# SUPPLIED DATA
★ ★ ★ ★ ★ ★ ★
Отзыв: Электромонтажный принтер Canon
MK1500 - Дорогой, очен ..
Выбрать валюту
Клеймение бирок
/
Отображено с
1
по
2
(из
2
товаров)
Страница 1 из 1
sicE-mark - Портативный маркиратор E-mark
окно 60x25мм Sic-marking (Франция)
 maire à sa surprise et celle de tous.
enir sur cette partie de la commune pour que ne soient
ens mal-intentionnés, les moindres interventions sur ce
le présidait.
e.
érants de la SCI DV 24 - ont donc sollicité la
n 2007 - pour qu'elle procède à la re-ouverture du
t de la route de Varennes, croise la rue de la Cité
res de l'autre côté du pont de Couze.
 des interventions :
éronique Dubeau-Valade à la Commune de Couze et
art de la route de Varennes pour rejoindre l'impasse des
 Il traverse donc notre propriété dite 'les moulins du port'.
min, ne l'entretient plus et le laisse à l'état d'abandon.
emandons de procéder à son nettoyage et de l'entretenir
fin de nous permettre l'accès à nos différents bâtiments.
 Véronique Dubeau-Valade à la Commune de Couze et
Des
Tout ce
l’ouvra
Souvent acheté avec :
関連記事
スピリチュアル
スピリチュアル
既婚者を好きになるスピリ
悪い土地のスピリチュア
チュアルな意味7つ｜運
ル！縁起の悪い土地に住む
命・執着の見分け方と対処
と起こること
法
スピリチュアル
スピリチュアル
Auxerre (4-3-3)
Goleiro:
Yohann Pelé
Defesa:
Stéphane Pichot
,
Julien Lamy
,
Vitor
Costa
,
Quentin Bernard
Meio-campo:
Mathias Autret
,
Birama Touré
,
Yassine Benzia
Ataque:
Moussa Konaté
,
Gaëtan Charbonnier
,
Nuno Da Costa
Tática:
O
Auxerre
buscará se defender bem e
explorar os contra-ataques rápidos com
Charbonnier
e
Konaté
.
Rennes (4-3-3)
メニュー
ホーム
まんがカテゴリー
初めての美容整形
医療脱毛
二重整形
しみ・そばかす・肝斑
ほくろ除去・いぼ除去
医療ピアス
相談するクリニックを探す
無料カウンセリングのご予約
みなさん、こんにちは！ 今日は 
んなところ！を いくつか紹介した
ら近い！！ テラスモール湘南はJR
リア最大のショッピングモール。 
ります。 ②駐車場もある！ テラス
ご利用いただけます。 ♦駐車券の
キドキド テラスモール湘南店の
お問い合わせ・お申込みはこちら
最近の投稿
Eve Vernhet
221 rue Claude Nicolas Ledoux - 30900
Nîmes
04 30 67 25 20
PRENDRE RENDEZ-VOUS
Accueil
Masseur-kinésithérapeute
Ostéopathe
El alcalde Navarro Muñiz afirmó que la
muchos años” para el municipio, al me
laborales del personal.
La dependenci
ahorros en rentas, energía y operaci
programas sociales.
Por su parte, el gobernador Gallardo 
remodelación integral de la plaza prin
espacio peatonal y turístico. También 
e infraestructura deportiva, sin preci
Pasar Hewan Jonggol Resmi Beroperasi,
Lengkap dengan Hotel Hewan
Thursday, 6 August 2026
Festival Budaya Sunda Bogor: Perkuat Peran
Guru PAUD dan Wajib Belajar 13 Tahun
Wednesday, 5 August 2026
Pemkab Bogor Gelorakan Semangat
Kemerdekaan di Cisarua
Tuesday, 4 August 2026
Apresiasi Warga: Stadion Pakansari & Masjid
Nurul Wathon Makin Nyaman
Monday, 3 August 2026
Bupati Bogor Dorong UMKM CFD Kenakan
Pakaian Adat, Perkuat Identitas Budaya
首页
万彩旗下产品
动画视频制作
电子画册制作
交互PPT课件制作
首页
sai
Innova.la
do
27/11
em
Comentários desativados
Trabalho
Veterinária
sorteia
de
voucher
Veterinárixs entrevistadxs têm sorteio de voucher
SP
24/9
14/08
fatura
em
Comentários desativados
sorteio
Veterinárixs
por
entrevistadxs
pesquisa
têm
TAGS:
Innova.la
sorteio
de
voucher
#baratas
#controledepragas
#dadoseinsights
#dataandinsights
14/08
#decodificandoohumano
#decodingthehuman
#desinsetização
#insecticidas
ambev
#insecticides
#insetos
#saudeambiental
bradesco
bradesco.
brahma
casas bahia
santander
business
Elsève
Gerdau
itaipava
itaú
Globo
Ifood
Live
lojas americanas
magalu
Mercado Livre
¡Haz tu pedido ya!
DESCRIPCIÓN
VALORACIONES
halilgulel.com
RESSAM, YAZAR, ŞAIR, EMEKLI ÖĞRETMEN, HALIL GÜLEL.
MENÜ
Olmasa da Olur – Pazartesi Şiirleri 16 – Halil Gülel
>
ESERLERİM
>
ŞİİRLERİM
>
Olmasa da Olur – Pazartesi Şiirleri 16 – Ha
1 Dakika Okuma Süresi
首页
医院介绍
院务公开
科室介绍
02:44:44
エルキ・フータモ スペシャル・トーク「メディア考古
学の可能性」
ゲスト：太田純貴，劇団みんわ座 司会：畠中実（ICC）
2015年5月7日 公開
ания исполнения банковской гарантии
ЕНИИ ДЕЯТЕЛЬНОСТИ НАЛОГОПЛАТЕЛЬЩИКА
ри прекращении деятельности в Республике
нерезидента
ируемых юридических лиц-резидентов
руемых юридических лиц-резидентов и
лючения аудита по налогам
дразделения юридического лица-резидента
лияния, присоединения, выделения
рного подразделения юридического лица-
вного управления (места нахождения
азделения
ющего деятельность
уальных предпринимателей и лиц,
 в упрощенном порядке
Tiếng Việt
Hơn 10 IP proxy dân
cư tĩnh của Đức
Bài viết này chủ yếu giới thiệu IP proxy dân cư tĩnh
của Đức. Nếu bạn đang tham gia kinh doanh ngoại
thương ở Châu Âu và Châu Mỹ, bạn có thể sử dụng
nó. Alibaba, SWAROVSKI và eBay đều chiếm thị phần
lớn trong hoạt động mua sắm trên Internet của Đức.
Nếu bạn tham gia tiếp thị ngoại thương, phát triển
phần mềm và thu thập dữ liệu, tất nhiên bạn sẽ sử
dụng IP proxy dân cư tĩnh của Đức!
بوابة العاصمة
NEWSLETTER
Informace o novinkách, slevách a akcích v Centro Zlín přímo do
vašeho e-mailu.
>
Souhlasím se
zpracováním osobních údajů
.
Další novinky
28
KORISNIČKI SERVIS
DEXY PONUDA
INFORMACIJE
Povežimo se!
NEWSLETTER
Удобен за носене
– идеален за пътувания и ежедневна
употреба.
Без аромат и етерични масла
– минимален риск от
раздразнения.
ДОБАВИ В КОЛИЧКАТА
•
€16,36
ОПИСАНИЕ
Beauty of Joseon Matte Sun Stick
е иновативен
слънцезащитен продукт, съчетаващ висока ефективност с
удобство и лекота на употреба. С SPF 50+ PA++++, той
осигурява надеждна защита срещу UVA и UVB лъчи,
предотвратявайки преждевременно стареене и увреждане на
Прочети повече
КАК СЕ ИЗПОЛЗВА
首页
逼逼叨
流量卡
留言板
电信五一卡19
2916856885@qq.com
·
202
★ ★ ★ ★ ★ ★ ★
# HOW TO COMPLETE THIS TASK
Would you please copy, word for word, everything above from the line containing "Stéphane Pichot" down to the line containing "みなさん、こんにちは！ 今日は", those two lines included?

# EXERCISE OUTPUT
Stéphane Pichot
,
Julien Lamy
,
Vitor
Costa
,
Quentin Bernard
Meio-campo:
Mathias Autret
,
Birama Touré
,
Yassine Benzia
Ataque:
Moussa Konaté
,
Gaëtan Charbonnier
,
Nuno Da Costa
Tática:
O
Auxerre
buscará se defender bem e
explorar os contra-ataques rápidos com
Charbonnier
e
Konaté
.
Rennes (4-3-3)
メニュー
ホーム
まんがカテゴリー
初めての美容整形
医療脱毛
二重整形
しみ・そばかす・肝斑
ほくろ除去・いぼ除去
医療ピアス
相談するクリニックを探す
無料カウンセリングのご予約
みなさん、こんにちは！ 今日は 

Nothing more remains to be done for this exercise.